At 6 pm in the evening there is around more than 100 workers standing in the Khoj lane. Groups of these men are in front of each shop, and even in the middle of the lane, talking to one another about what they have experienced during the day. They talk noisily, in loud voices. They sit on the road, lean against walls of buildings and against parked autos and motorbikes. The fast-food stalls (samosa, pakora etc.) and tea shops in this lane have seating arrangements for customers, so they hang around there for a long time. The workers all seem to know each other as fellow migrants and walk around chatting with each other or talking on their mobiles.

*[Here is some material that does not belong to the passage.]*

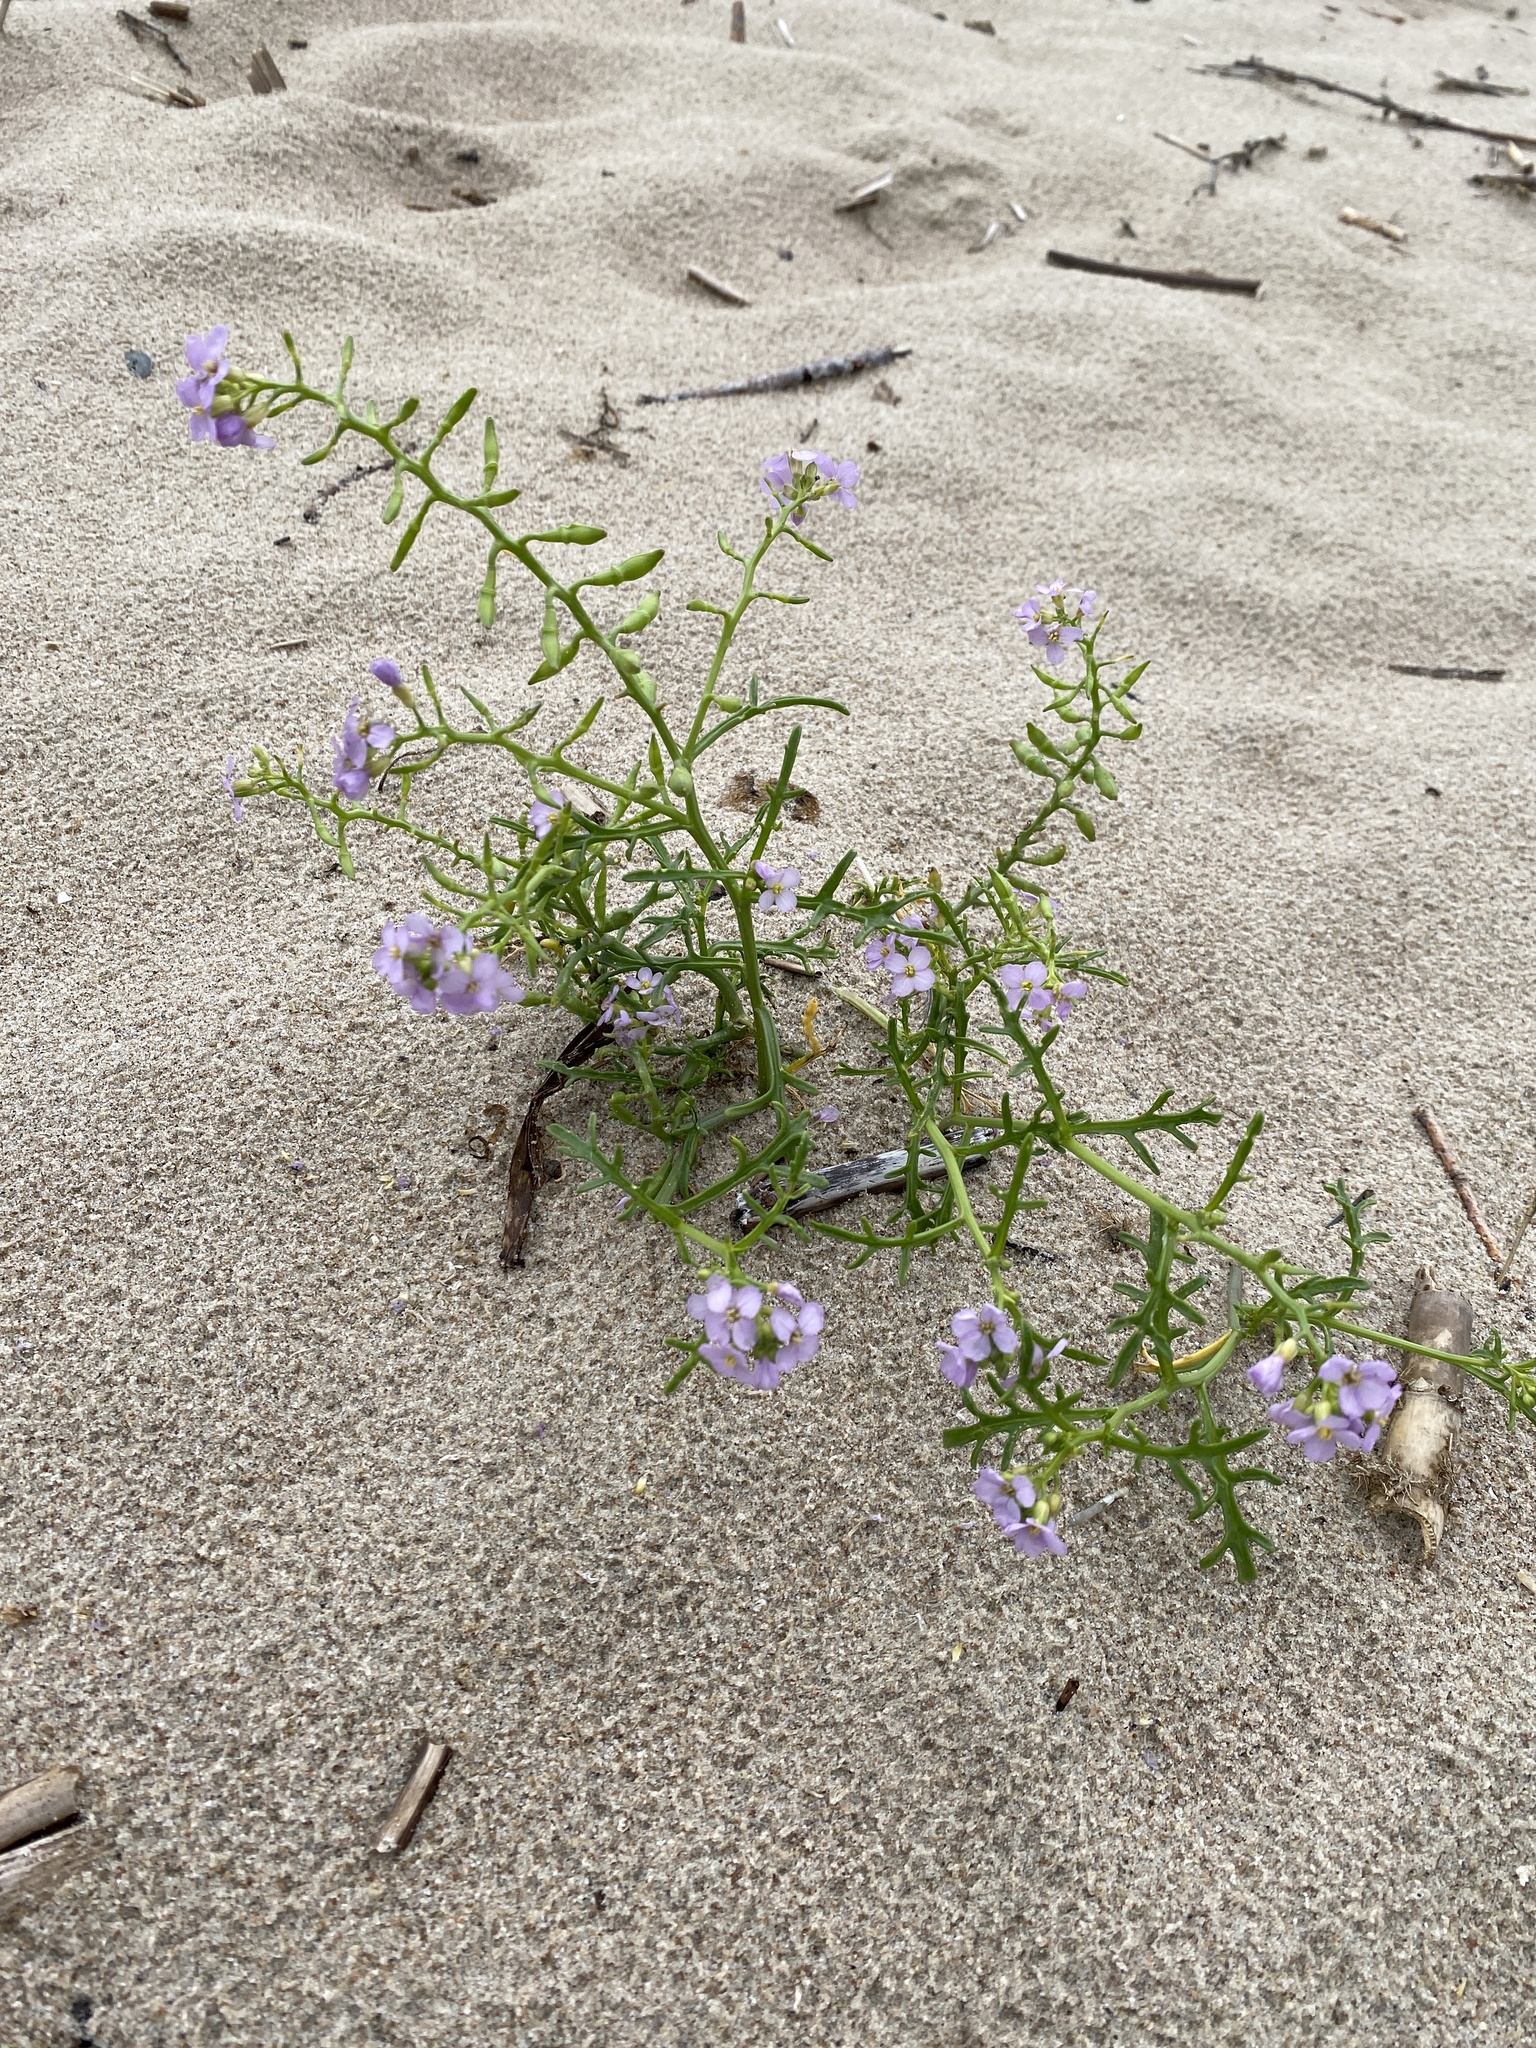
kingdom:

I asked one of them why they stayed in the lane for such a long time. He said that all the groups had return after work exhausted. One member of each group would go to their room, shared by up to 10 people, to cook dinner for the group while the rest remained outside till the dinner was prepared, as the street was cooler than the room which became very hot when the cooking took place. The men outside relaxed with tea and snacks bought in the lane, and also used the time to purchase supplies such as grains, vegetables, oil and spices from their daily wages. They usually did not have enough money to buy supplies in advance.

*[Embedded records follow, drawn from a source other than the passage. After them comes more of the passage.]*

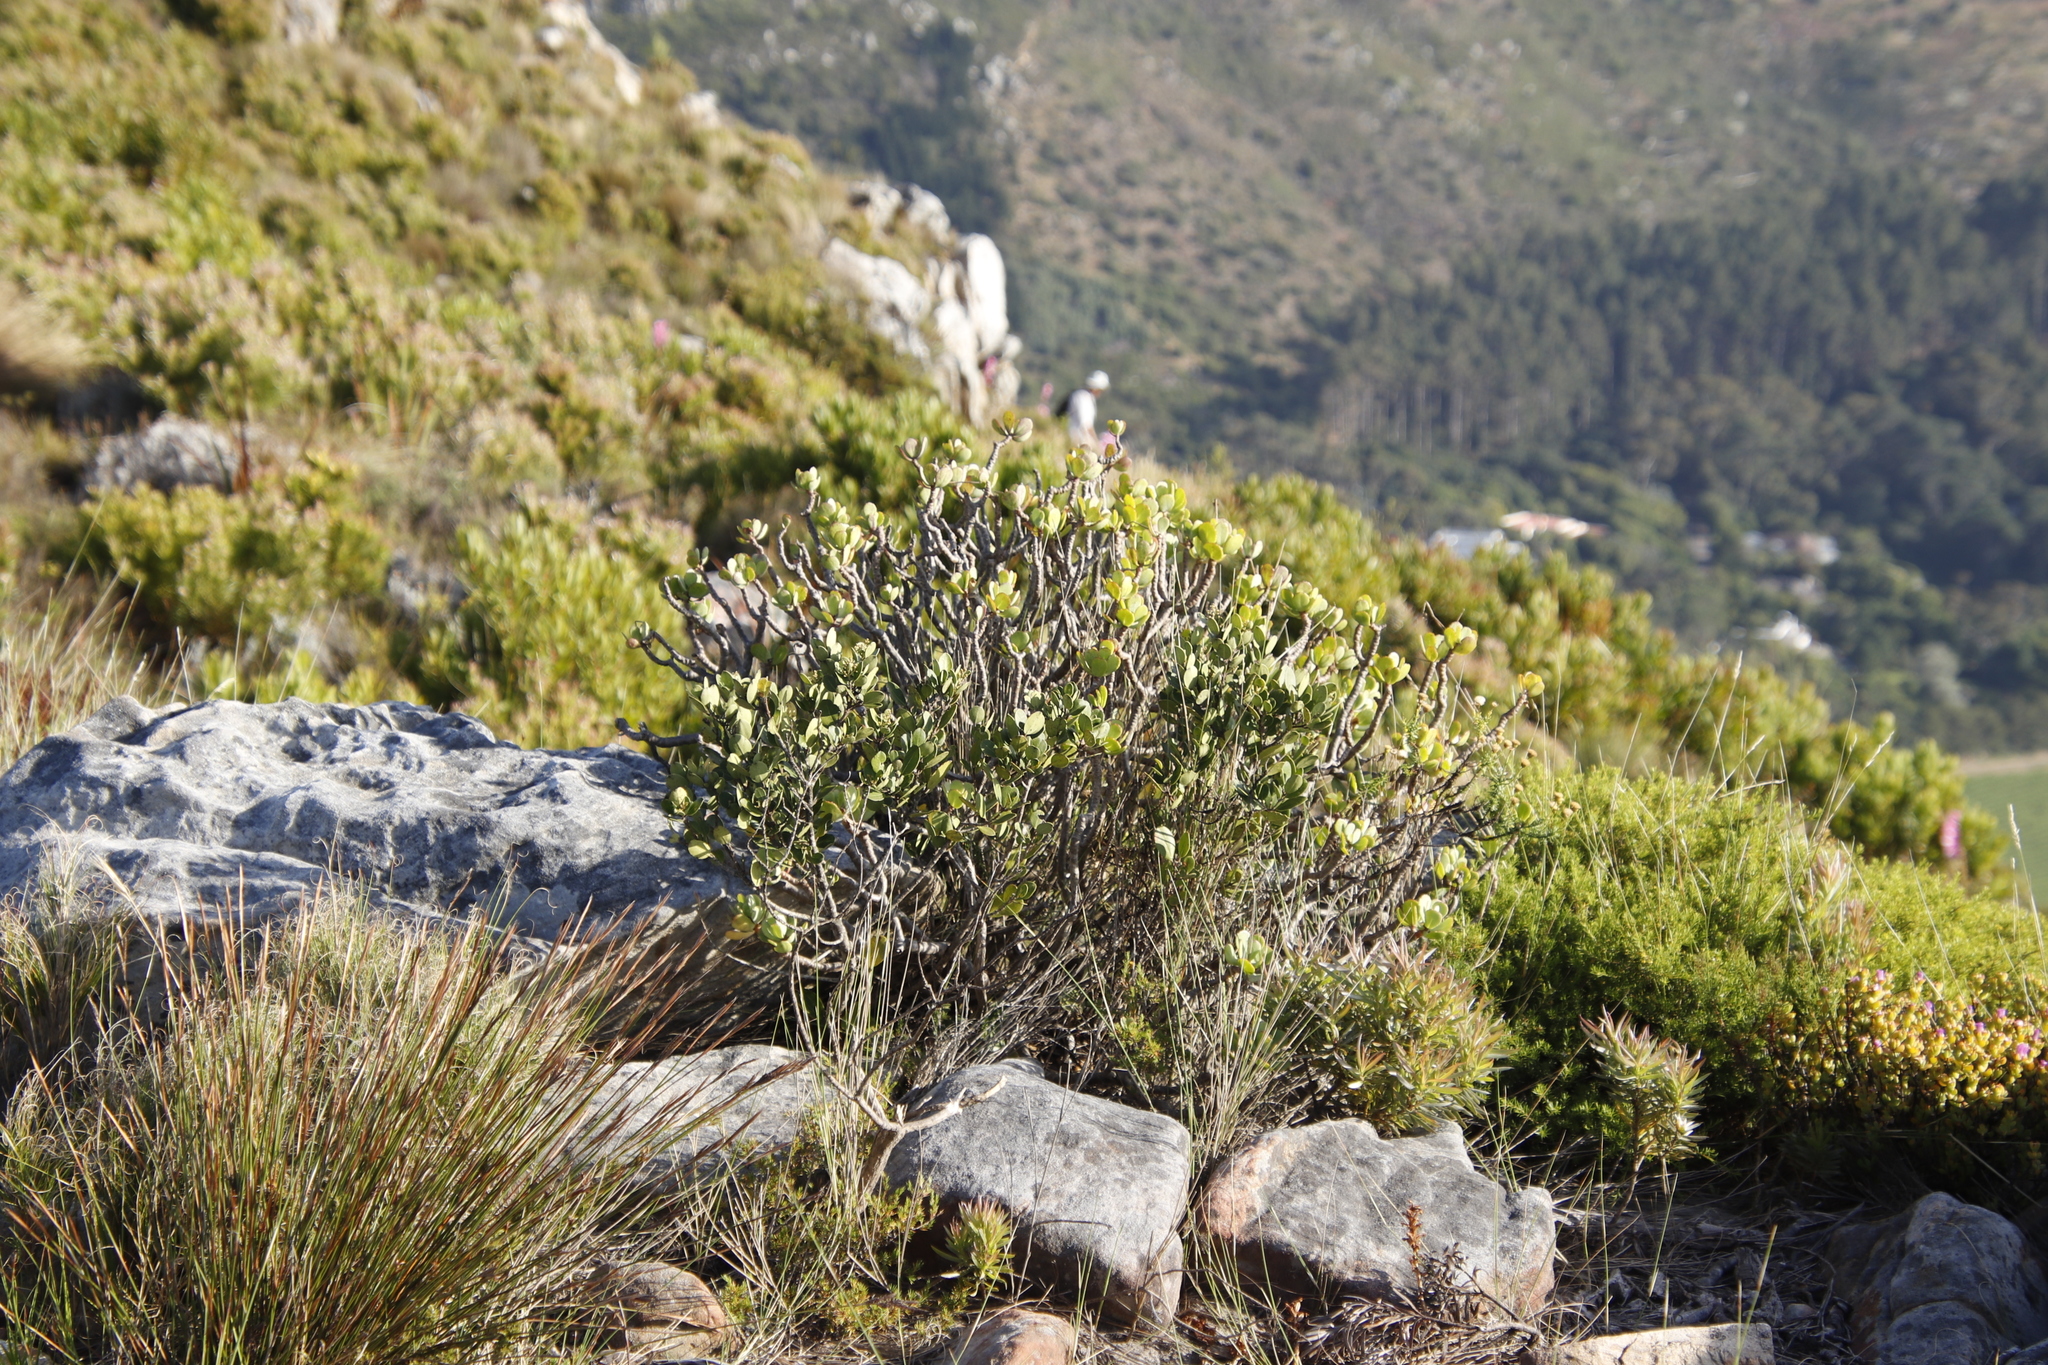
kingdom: Plantae
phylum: Tracheophyta
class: Magnoliopsida
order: Asterales
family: Asteraceae
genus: Othonna
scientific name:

I did not see a single woman or girl in the lane at that time, obviously due to the large gathering of men. The local women must be using other lanes to access the main road or cut through the neighbourhood. The people on the street did not move aside for cars or bikes even when the drivers repeatedly blew the horn. The men would shift slightly but as soon as the vehicle passed they would again block the road. They seem so busy talking to each other and with their tasks, they simply don’t bother about who needs to pass or bother about making space for anyone.